Collected data:
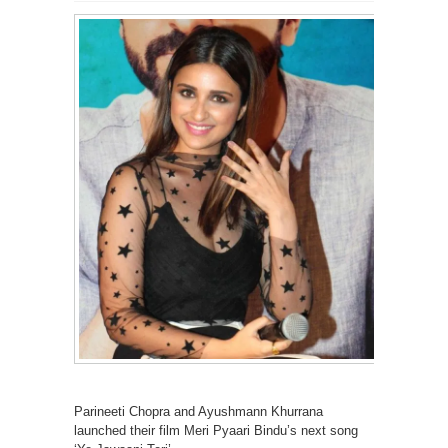
Parineeti Chopra and Ayushmann Khurrana
launched their film Meri Pyaari Bindu’s next song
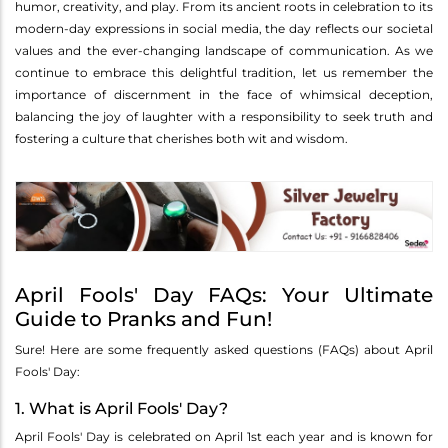
humor, creativity, and play. From its ancient roots in celebration to its
modern-day expressions in social media, the day reflects our societal
values and the ever-changing landscape of communication. As we
continue to embrace this delightful tradition, let us remember the
importance of discernment in the face of whimsical deception,
balancing the joy of laughter with a responsibility to seek truth and
fostering a culture that cherishes both wit and wisdom.
April Fools' Day FAQs: Your Ultimate
Guide to Pranks and Fun!
Sure! Here are some frequently asked questions (FAQs) about April
Fools' Day:
1. What is April Fools' Day?
April Fools' Day is celebrated on April 1st each year and is known for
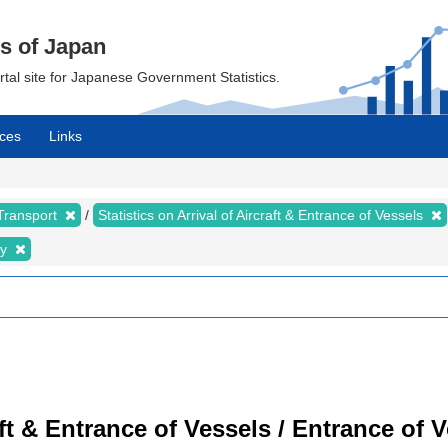
cs of Japan
ortal site for Japanese Government Statistics.
ces
Links
 Transport
Statistics on Arrival of Aircraft & Entrance of Vessels
ty
raft & Entrance of Vessels / Entrance of 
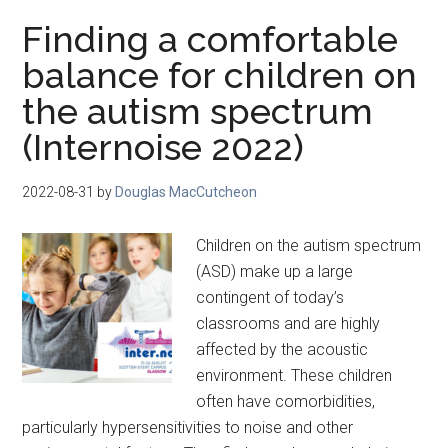
Finding a comfortable
balance for children on
the autism spectrum
(Internoise 2022)
2022-08-31
by
Douglas MacCutcheon
Children on the autism spectrum
(ASD) make up a large
contingent of today’s
classrooms and are highly
affected by the acoustic
environment. These children
often have comorbidities,
particularly hypersensitivities to noise and other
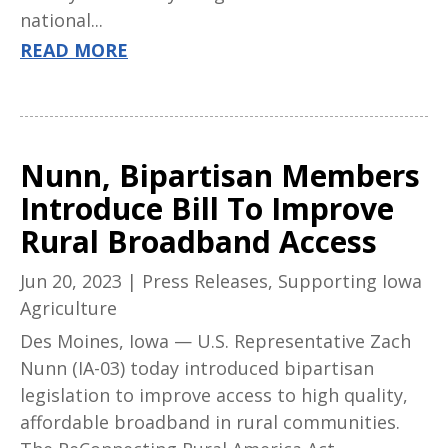
national...
READ MORE
Nunn, Bipartisan Members
Introduce Bill To Improve
Rural Broadband Access
Jun 20, 2023
|
Press Releases
,
Supporting Iowa
Agriculture
Des Moines, Iowa — U.S. Representative Zach
Nunn (IA-03) today introduced bipartisan
legislation to improve access to high quality,
affordable broadband in rural communities.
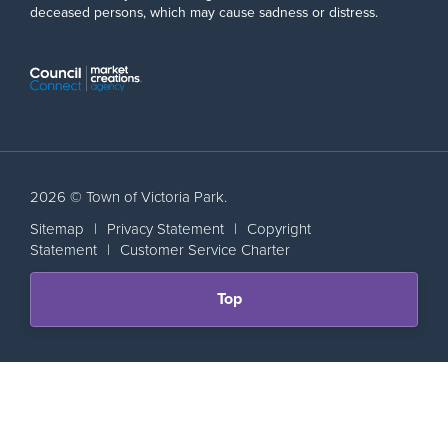
deceased persons, which may cause sadness or distress.
2026 © Town of Victoria Park.
Sitemap
|
Privacy Statement
|
Copyright
Statement
|
Customer Service Charter
Scroll
Top
back
to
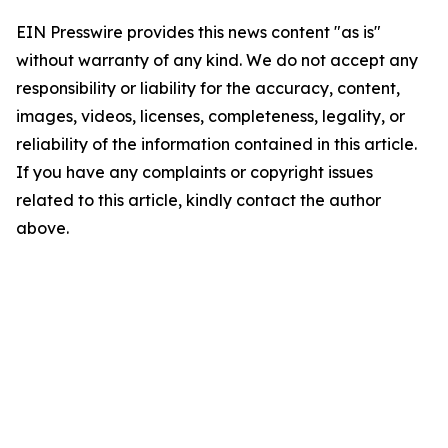
EIN Presswire provides this news content "as is"
without warranty of any kind. We do not accept any
responsibility or liability for the accuracy, content,
images, videos, licenses, completeness, legality, or
reliability of the information contained in this article.
If you have any complaints or copyright issues
related to this article, kindly contact the author
above.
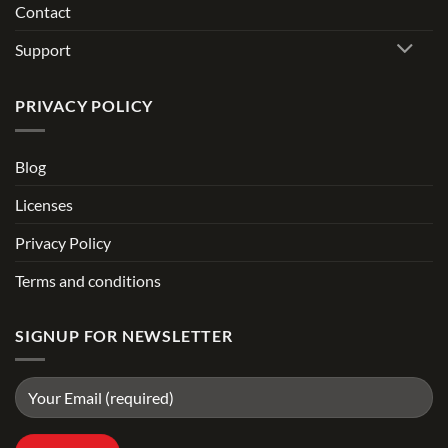
Contact
Support
PRIVACY POLICY
Blog
Licenses
Privacy Policy
Terms and conditions
SIGNUP FOR NEWSLETTER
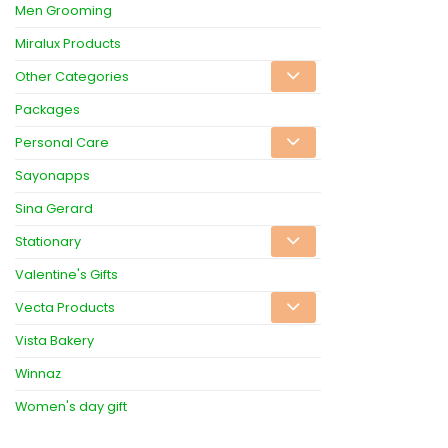
Men Grooming
Miralux Products
Other Categories
Packages
Personal Care
Sayonapps
Sina Gerard
Stationary
Valentine's Gifts
Vecta Products
Vista Bakery
Winnaz
Women's day gift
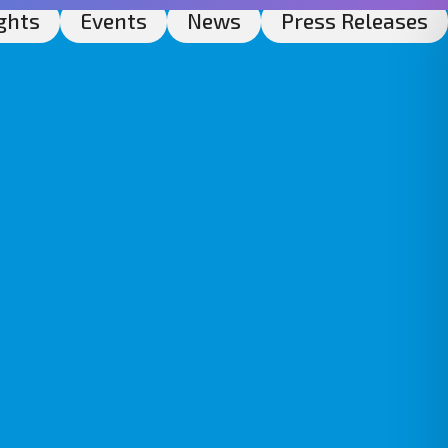
ghts
Events
News
Press Releases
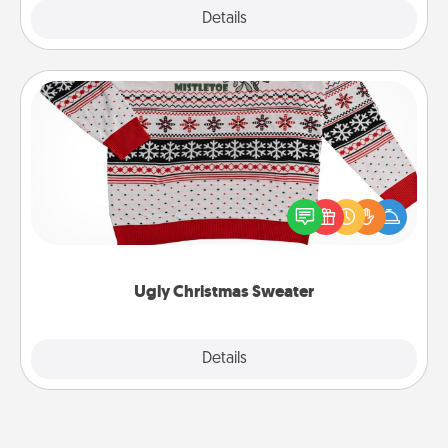
Explore
Details
Close
Ugly Christmas Sweater
Flaunt your LOVE LANGUAGE® this Christmas with
these fun and bold LOVE LANGUAGE® themed
"Ugly Christmas Sweaters."
Ugly Christmas Sweater
Explore
Details
Close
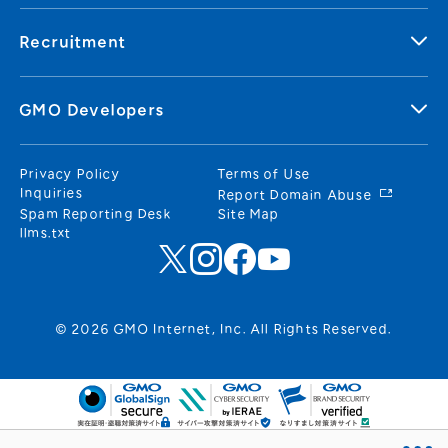
Recruitment
GMO Developers
Privacy Policy
Terms of Use
Inquiries
Report Domain Abuse
Spam Reporting Desk
Site Map
llms.txt
© 2026 GMO Internet, Inc. All Rights Reserved.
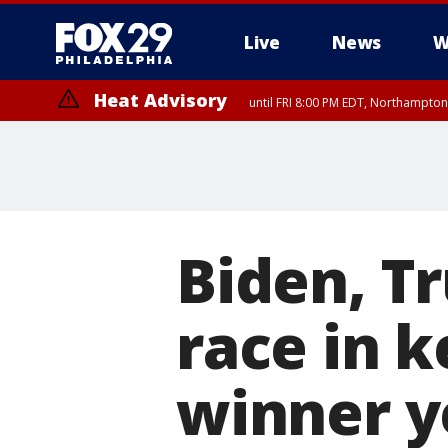
Live
News
W
Heat Advisory
until FRI 8:00 PM EDT, Northampto
Heat Advisory
until SAT 8:00 PM EDT, Eastern Chester County, Western Chester Co
Somerset County, Southeastern Burlington County, Hunterdon Count
Biden, T
race in k
winner y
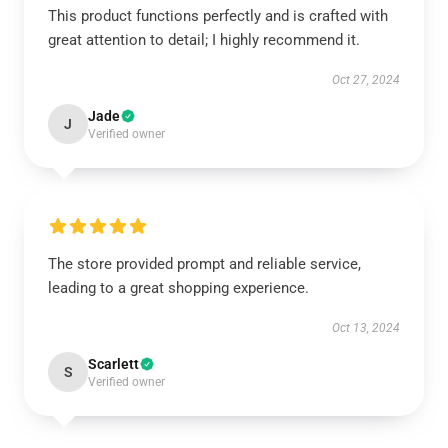
This product functions perfectly and is crafted with
great attention to detail; I highly recommend it.
Oct 27, 2024
Jade
J
Verified owner
The store provided prompt and reliable service,
leading to a great shopping experience.
Oct 13, 2024
Scarlett
S
Verified owner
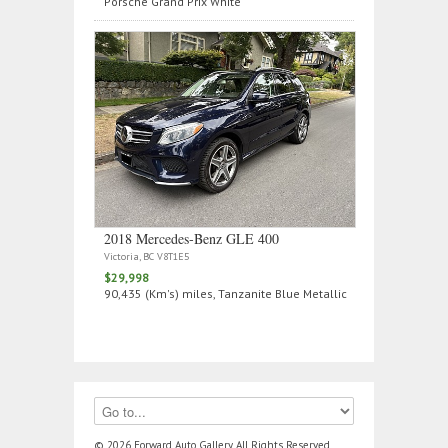
Porsche Grand Prix White
2018 Mercedes‑Benz GLE 400
Victoria, BC V8T1E5
$29,998
90,435 (Km's) miles, Tanzanite Blue Metallic
© 2026 Forward Auto Gallery, All Rights Reserved.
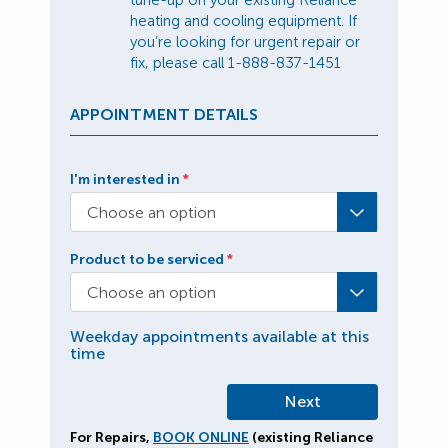
tune-up on your existing Reliance
heating and cooling equipment. If
you’re looking for urgent repair or
fix, please call
1-888-837-1451
APPOINTMENT DETAILS
I'm interested in
*
Choose an option
Product to be serviced
*
Choose an option
Weekday appointments available at this
time
For Repairs,
BOOK ONLINE
(existing Reliance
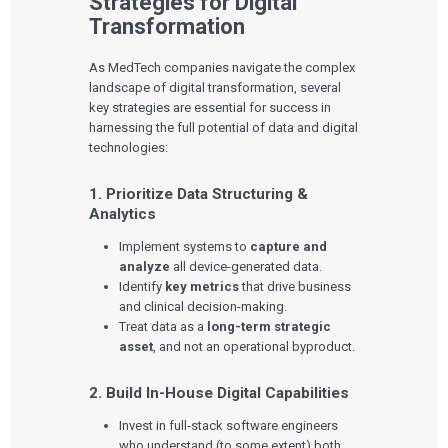
Strategies for Digital
Transformation
Services
As MedTech companies navigate the complex
QUALITY & REGULATORY
landscape of digital transformation, several
Technologies
Quality Systems Engineering
key strategies are essential for success in
Risk Management
harnessing the full potential of data and digital
Medical Device Software Remediation
TECHNOLOGIES
technologies:
Who We Work With
eQMS for SaMD
Mobile Medical Applications
Testing Automation
Bluetooth Low Energy
Cloud for Medical Devices
1. Prioritize Data Structuring &
WHO WE WORK WITH
UX & HUMAN FACTORS
About Us
AI & Machine Learning
Venture-Backed Startups
Analytics
User Experience Design
Medical Device Companies
Human Factors
Implement systems to
capture and
Pharmaceutical Companies
ABOUT US
Product Analytics
Our Work
Consumer Enterprises
analyze
all device-generated data.
Leadership Team
Rapid Concept Sprint
Identify
key metrics
that drive business
and clinical decision-making.
PRODUCT DEVELOPMENT
Insights
Treat data as a
long-term strategic
Agile Software Development
asset
, and not an operational byproduct.
Verification & Validation
ALL INSIGHTS
SaMD Development
Careers
Articles
Medical Device Software Development
2. Build In-House Digital Capabilities
Talks
SaMD Product Definition and Sizing
White Papers
Invest in full-stack software engineers
Playbooks
who understand (to some extent) both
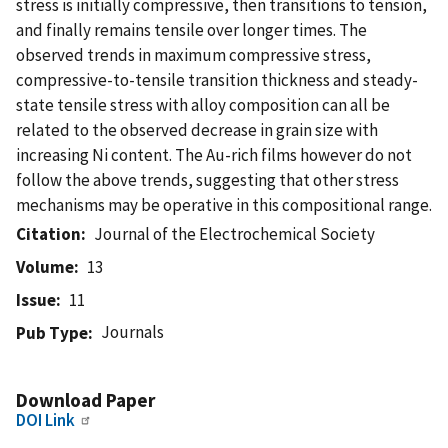
stress is initially compressive, then transitions to tension,
and finally remains tensile over longer times. The
observed trends in maximum compressive stress,
compressive-to-tensile transition thickness and steady-
state tensile stress with alloy composition can all be
related to the observed decrease in grain size with
increasing Ni content. The Au-rich films however do not
follow the above trends, suggesting that other stress
mechanisms may be operative in this compositional range.
Citation
Journal of the Electrochemical Society
Volume
13
Issue
11
Journals
Pub Type
Download Paper
DOI Link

• Exercise description: Reproduce the text of all the records above line for line, keeping each line unchanged, and leave the pictures out of your answer.

• Problem solution:
Parineeti Chopra and Ayushmann Khurrana
launched their film Meri Pyaari Bindu’s next song
humor, creativity, and play. From its ancient roots in celebration to its
modern-day expressions in social media, the day reflects our societal
values and the ever-changing landscape of communication. As we
continue to embrace this delightful tradition, let us remember the
importance of discernment in the face of whimsical deception,
balancing the joy of laughter with a responsibility to seek truth and
fostering a culture that cherishes both wit and wisdom.
April Fools' Day FAQs: Your Ultimate
Guide to Pranks and Fun!
Sure! Here are some frequently asked questions (FAQs) about April
Fools' Day:
1. What is April Fools' Day?
April Fools' Day is celebrated on April 1st each year and is known for
cs of Japan
ortal site for Japanese Government Statistics.
ces
Links
 Transport
Statistics on Arrival of Aircraft & Entrance of Vessels
ty
raft & Entrance of Vessels / Entrance of 
Finding a comfortable
balance for children on
the autism spectrum
(Internoise 2022)
2022-08-31
by
Douglas MacCutcheon
Children on the autism spectrum
(ASD) make up a large
contingent of today’s
classrooms and are highly
affected by the acoustic
environment. These children
often have comorbidities,
particularly hypersensitivities to noise and other
national...
READ MORE
Nunn, Bipartisan Members
Introduce Bill To Improve
Rural Broadband Access
Jun 20, 2023
|
Press Releases
,
Supporting Iowa
Agriculture
Des Moines, Iowa — U.S. Representative Zach
Nunn (IA-03) today introduced bipartisan
legislation to improve access to high quality,
affordable broadband in rural communities.
deceased persons, which may cause sadness or distress.
2026 © Town of Victoria Park.
Sitemap
|
Privacy Statement
|
Copyright
Statement
|
Customer Service Charter
Scroll
Top
back
to
EIN Presswire provides this news content "as is"
without warranty of any kind. We do not accept any
responsibility or liability for the accuracy, content,
images, videos, licenses, completeness, legality, or
reliability of the information contained in this article.
If you have any complaints or copyright issues
related to this article, kindly contact the author
above.
Contact
Support
PRIVACY POLICY
Blog
Licenses
Privacy Policy
Terms and conditions
SIGNUP FOR NEWSLETTER
Men Grooming
Miralux Products
Other Categories
Packages
Personal Care
Sayonapps
Sina Gerard
Stationary
Valentine's Gifts
Vecta Products
Vista Bakery
Winnaz
Women's day gift
ghts
Events
News
Press Releases
Explore
Details
Close
Ugly Christmas Sweater
Flaunt your LOVE LANGUAGE® this Christmas with
these fun and bold LOVE LANGUAGE® themed
"Ugly Christmas Sweaters."
Ugly Christmas Sweater
Explore
Details
Close
Recruitment
GMO Developers
Privacy Policy
Terms of Use
Inquiries
Report Domain Abuse
Spam Reporting Desk
Site Map
llms.txt
© 2026 GMO Internet, Inc. All Rights Reserved.
Live
News
W
Heat Advisory
until FRI 8:00 PM EDT, Northampto
Heat Advisory
until SAT 8:00 PM EDT, Eastern Chester County, Western Chester Co
Somerset County, Southeastern Burlington County, Hunterdon Count
Biden, T
race in k
winner y
This product functions perfectly and is crafted with
great attention to detail; I highly recommend it.
Oct 27, 2024
Jade
J
Verified owner
The store provided prompt and reliable service,
leading to a great shopping experience.
Oct 13, 2024
Scarlett
S
Verified owner
Porsche Grand Prix White
2018 Mercedes‑Benz GLE 400
Victoria, BC V8T1E5
$29,998
90,435 (Km's) miles, Tanzanite Blue Metallic
© 2026 Forward Auto Gallery, All Rights Reserved.
tune-up on your existing Reliance
heating and cooling equipment. If
you’re looking for urgent repair or
fix, please call
1-888-837-1451
APPOINTMENT DETAILS
I'm interested in
*
Choose an option
Product to be serviced
*
Choose an option
Weekday appointments available at this
time
For Repairs,
BOOK ONLINE
(existing Reliance
Strategies for Digital
Transformation
Services
As MedTech companies navigate the complex
QUALITY & REGULATORY
landscape of digital transformation, several
Technologies
Quality Systems Engineering
key strategies are essential for success in
Risk Management
harnessing the full potential of data and digital
Medical Device Software Remediation
TECHNOLOGIES
technologies:
Who We Work With
eQMS for SaMD
Mobile Medical Applications
Testing Automation
Bluetooth Low Energy
Cloud for Medical Devices
1. Prioritize Data Structuring &
WHO WE WORK WITH
UX & HUMAN FACTORS
About Us
AI & Machine Learning
Venture-Backed Startups
Analytics
User Experience Design
Medical Device Companies
Human Factors
Implement systems to
capture and
Pharmaceutical Companies
ABOUT US
Product Analytics
Our Work
Consumer Enterprises
analyze
all device-generated data.
Leadership Team
Rapid Concept Sprint
Identify
key metrics
that drive business
and clinical decision-making.
PRODUCT DEVELOPMENT
Insights
Treat data as a
long-term strategic
Agile Software Development
asset
, and not an operational byproduct.
Verification & Validation
ALL INSIGHTS
SaMD Development
Careers
Articles
Medical Device Software Development
2. Build In-House Digital Capabilities
Talks
SaMD Product Definition and Sizing
White Papers
Invest in full-stack software engineers
Playbooks
who understand (to some extent) both
stress is initially compressive, then transitions to tension,
and finally remains tensile over longer times. The
observed trends in maximum compressive stress,
compressive-to-tensile transition thickness and steady-
state tensile stress with alloy composition can all be
related to the observed decrease in grain size with
increasing Ni content. The Au-rich films however do not
follow the above trends, suggesting that other stress
mechanisms may be operative in this compositional range.
Citation
Journal of the Electrochemical Society
Volume
13
Issue
11
Journals
Pub Type
Download Paper
DOI Link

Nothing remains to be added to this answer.